What "AI integration" actually means for a normal company
A large language model (LLM) on its own is just a clever text engine — it writes well, but it knows nothing about your company. Integration is the step that wires it into your world: your documents, your e-shop, CRM, support tickets, internal wiki.
In practice this isn't "drop in a chatbot and we're done." It's connecting the model to sources you already have and placing it inside a tool people actually use — the support window, your internal Slack, the order admin.
The key difference from the public chats you know: we work with your data, under your control. You decide what the model can access, what it may and may not do, and where its answers go. It isn't a toy bolted on top — it becomes part of how the company runs.
So it doesn't invent things: answers from your own documents (RAG)
The biggest worry about AI is a fair one — models sometimes state nonsense with full confidence. The fix is called RAG (retrieval-augmented generation), and it's the backbone of almost every integration we build.
It works simply: before the model answers, the system searches your real documents — manuals, price lists, contracts, procedures — and hands the relevant passages to the model as its source material. The model then answers from what's in front of it, not from memory. It can attach the source too, so a person can check where the answer came from.
That changes trust at the root. Instead of "maybe that applies," you get "this is in your policy, section 4." And when the answer isn't in the documents, a well-tuned assistant says so — it doesn't paper over the gap with a guess.
Where it fits: support, internal "ask the company," drafting
The most common first use is a copilot for customer support. It doesn't have to answer for the agent — it's enough to draft a reply from your knowledge base. The agent reviews it and sends. Handling a ticket drops from minutes to seconds.
The second strong case is an internal "ask the company." Instead of digging through dozens of PDFs, a new hire or your accountant asks in plain language — "what's the process for a claim over 500 euros?" — and gets an answer with its source.
The third area is drafting: quotes, emails, summaries of long documents, meeting notes.
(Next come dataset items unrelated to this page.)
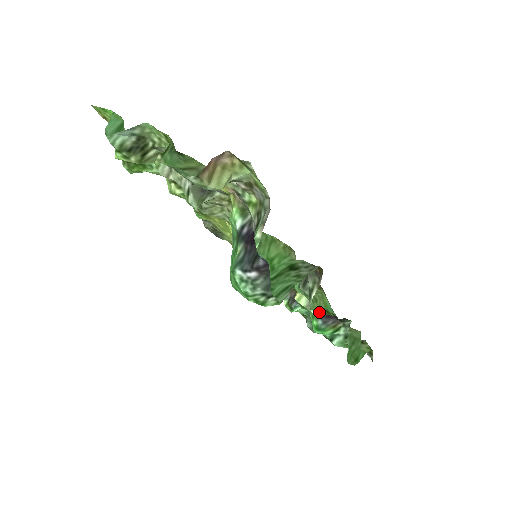
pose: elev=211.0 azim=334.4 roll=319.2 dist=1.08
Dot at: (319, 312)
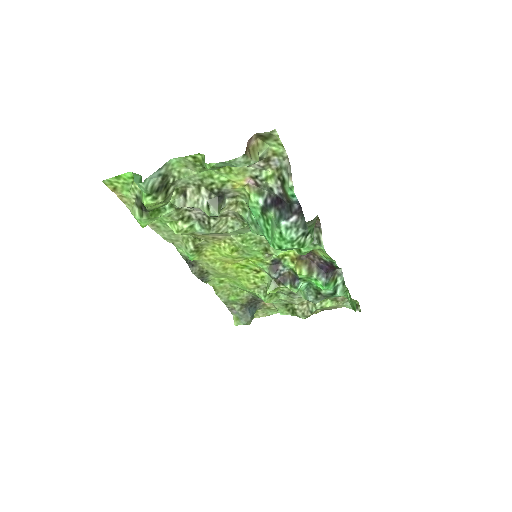
Dot at: (328, 255)
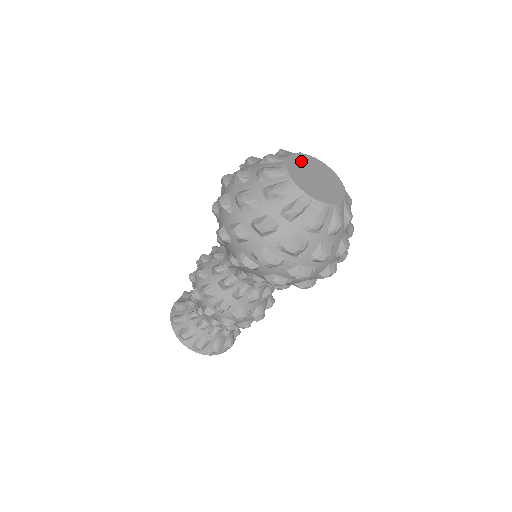
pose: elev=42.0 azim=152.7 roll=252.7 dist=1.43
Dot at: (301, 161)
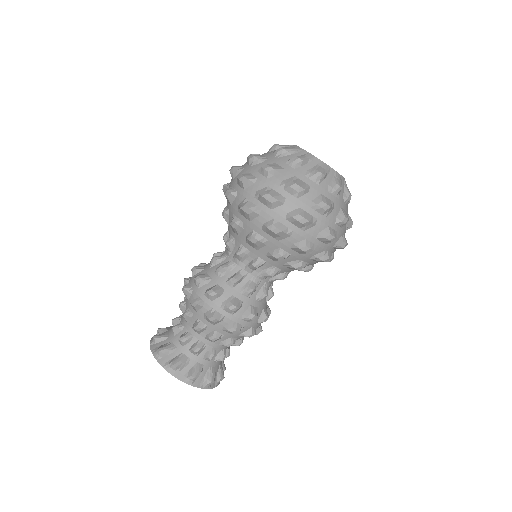
Dot at: occluded
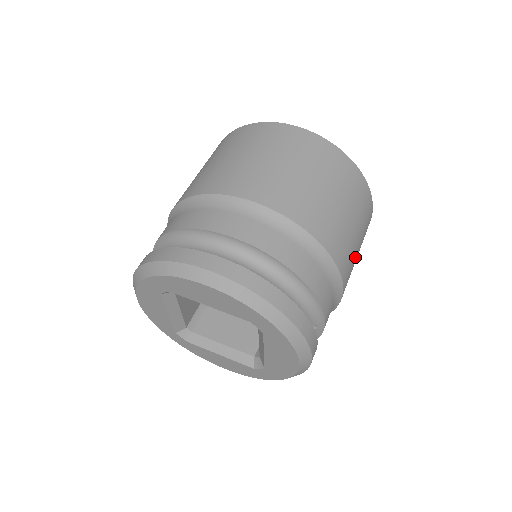
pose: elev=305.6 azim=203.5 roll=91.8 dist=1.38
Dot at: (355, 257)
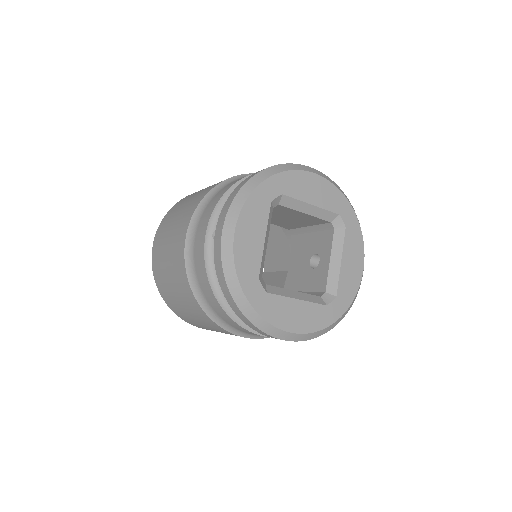
Dot at: occluded
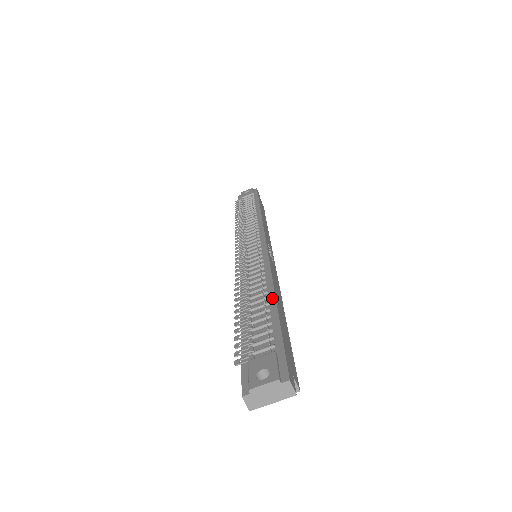
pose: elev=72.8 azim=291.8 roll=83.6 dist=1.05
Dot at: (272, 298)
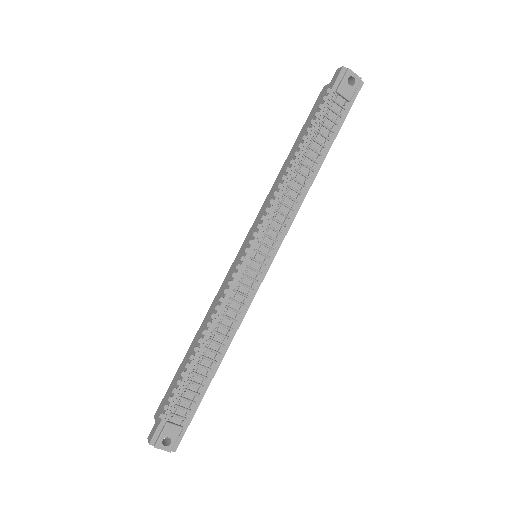
Dot at: (217, 365)
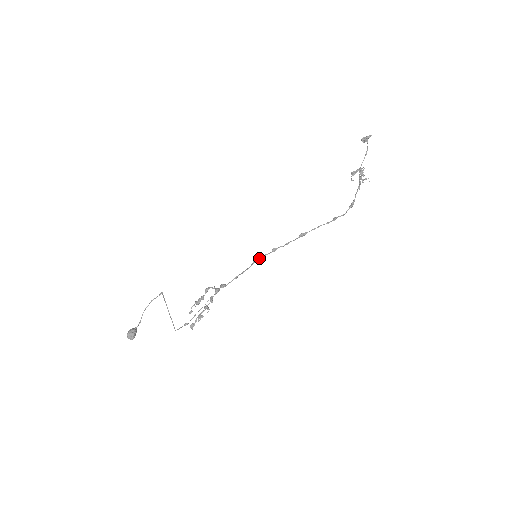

Here AI doesn't save the decision, it saves the clicking and the blank page. A person gets a sensible first draft and edits, rather than starting from zero.
Guardrails and accuracy — keeping the model on a leash
Integration isn't just "plug in an API." A large part of the work is setting guardrails so the assistant behaves predictably.
Concretely: we limit what it may talk about (off-topic gets a polite refusal), force it to cite a source, define tone and boundaries (no promises of prices or commitments it can't back), and log conversations so you can see how it behaves. For sensitive actions — a refund, an order change — we leave the last word to a human.
And we test it like software: we build a set of real questions and check whether the answers hold up before it ever reaches customers. Accuracy isn't set once and forgotten — it's something we measure and tune over time, based on where the model trips up.
Where it isn't worth it — and when to wait
We'll be straight with you: AI isn't the answer to everything. If you have a process with exactly five rules and zero ambiguity, plain logic or a form will handle it cheaper, faster and more reliably than a language model. Adding AI there is expensive over-engineering.
It also makes no sense to build an assistant on top of content that doesn't exist or is a mess. If company knowledge lives in people's heads rather than in documents, the source material has to be written down first — otherwise RAG has nothing to draw on and the model is just impressively empty.
And for decisions where a mistake is costly — law, health, finance — we keep AI as a helper, not an authority. It prepares the groundwork, suggests, summarizes. The human decides. That's why we always start with a small, well-bounded case that genuinely saves time, and only expand once it has proven itself.